> **PROBLEM TO SOLVE**: Beginning with the line that mentions "pyautogui.moveTo(835, 218)", reproduce every line through the last line of the entries, exactly, and only those.

> **DATA FOR ANALYSIS**:
________
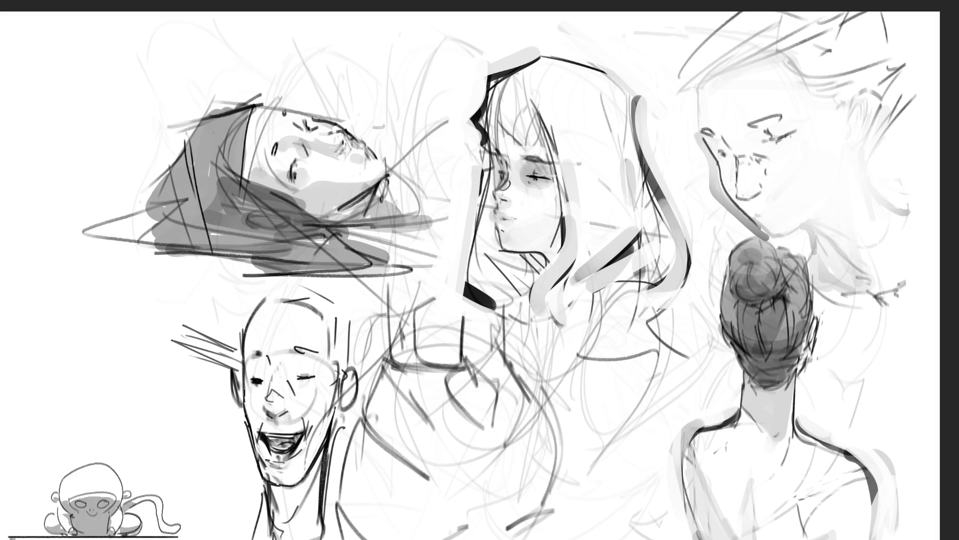
pyautogui.moveTo(800, 243)
pyautogui.mouseDown()
pyautogui.moveTo(835, 218)
pyautogui.moveTo(851, 168)
pyautogui.mouseUp()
________
> **TASK ANSWER**:
pyautogui.moveTo(835, 218)
pyautogui.moveTo(851, 168)
pyautogui.mouseUp()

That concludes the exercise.